In fatto di Sostenibilità, il formato digitale – non richiedendo alcun km aereo da percorrere ed emissioni di gas serra drasticamente ridotti – ha reso la London Digital Fashion Week notevolmente eco-friendly. Ma, se è presto per dire che la sostenibilità sia alla portata di tutti, è anche vero che sempre più brand stanno facendo la loro parte, raccogliendo la sfida di un design più responsabile: dai brand che intendono produrre nuovi capi a partire dagli scarti (Marques’Almeida, Mariah Esa, Robyn Lynch, tra gli altri) ai creativi impegnati nel proporre collezioni seasonless, magari con materiali già esistenti (Raeburn, Preen by Thornton Bregazzi). La London Fashion Week ha messo in luce alcuni dei fatti che riguardano la moda sostenibile al giorno d’oggi: che quest’ultima sembra essere disponibile in versioni uniche o in edizioni limitate; che spesso è ancora un’opzione parallela alle linee principali dei marchi di abbigliamento; ed è prevalentemente un prodotto altamente artigianale, che richiede dunque elevate risorse in termini di tempo, energie e mezzi economici, almeno per il momento.

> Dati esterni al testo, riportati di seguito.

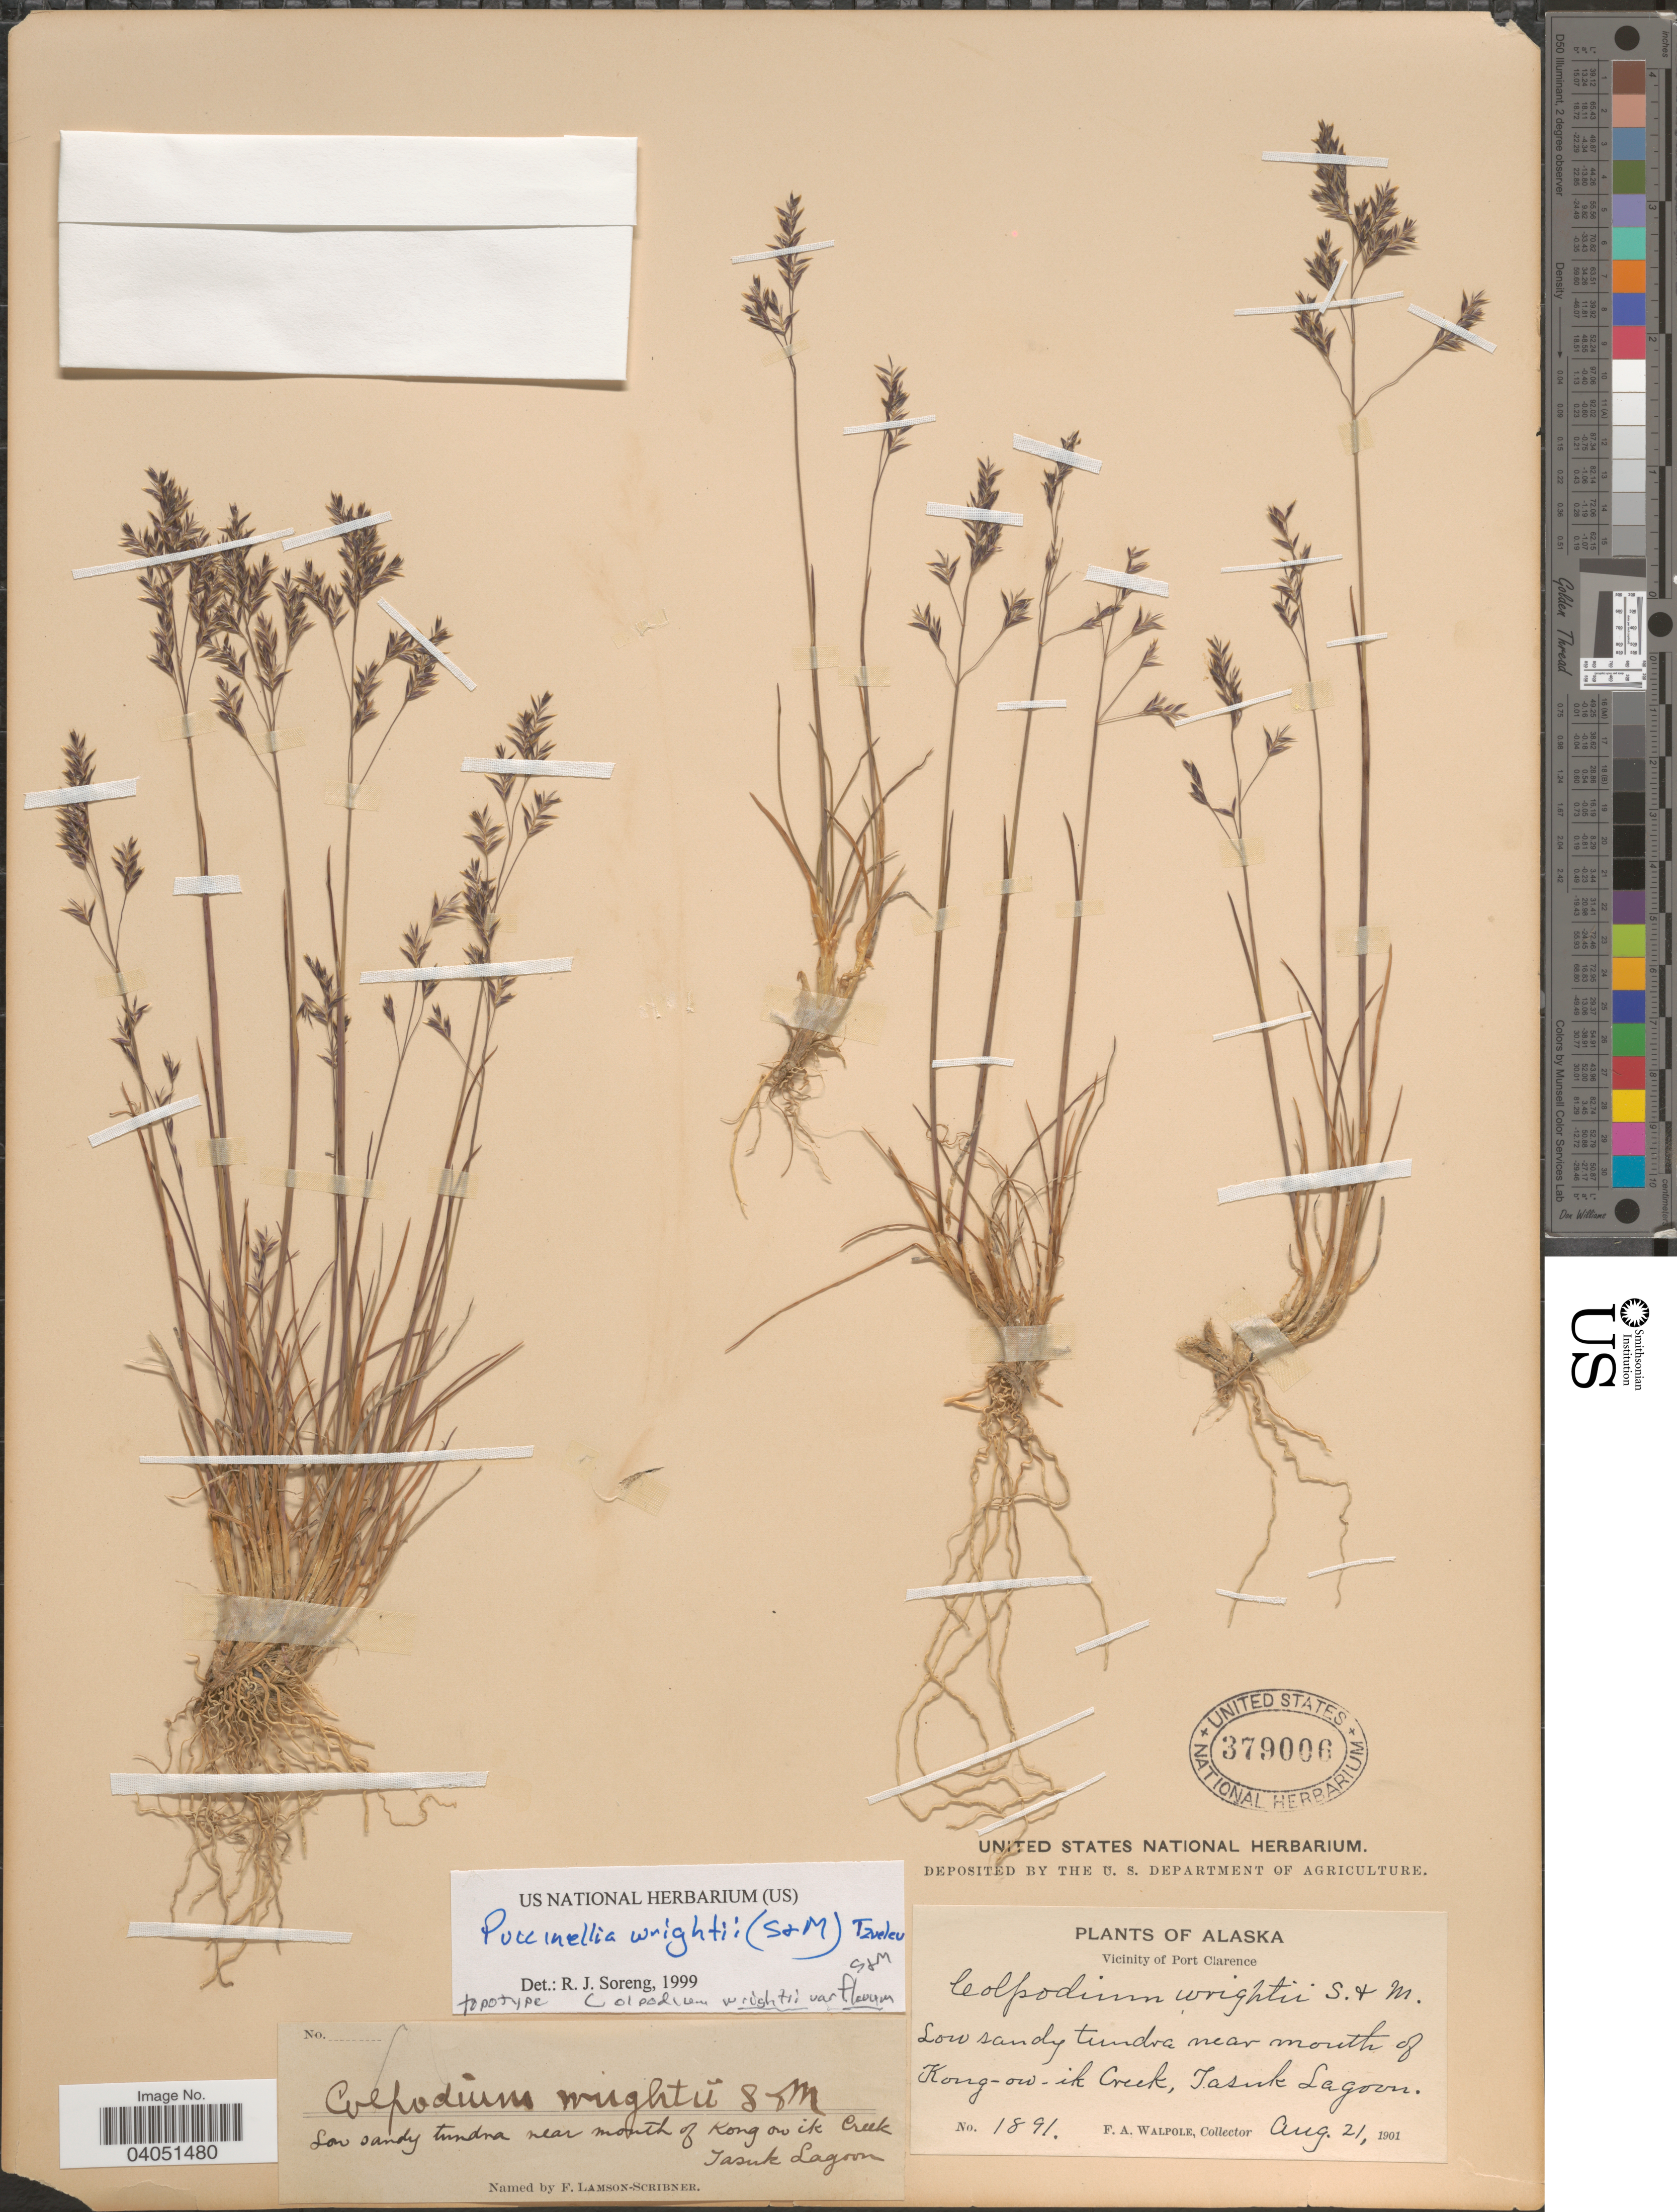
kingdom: Plantae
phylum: Tracheophyta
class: Liliopsida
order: Poales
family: Poaceae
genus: Puccinellia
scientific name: Puccinellia wrightii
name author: (Scribn. & Merr.) Tzvelev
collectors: F. Walpole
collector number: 1891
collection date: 1901-08-21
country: United States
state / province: Alaska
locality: Vicinity of Port Clarence. Low sandy tundra near mouth of Kong-ow-ik Creek, Tasuk Lagoon.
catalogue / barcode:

Sembrerebbe scontato affermare che la Sostenilibità si trova ancora ad uno stadio iniziale, quasi di livello sperimentale, che è predisposta a crescere a livelli più industriali e meccanizzati in un futuro prossimo, come ben si spera, per convertire quello che è oggi un lusso prodotto in edizione limitata ad una moda più democratica e più diffusa; un bene per tutti, ma anche, soprattutto, per il pianeta.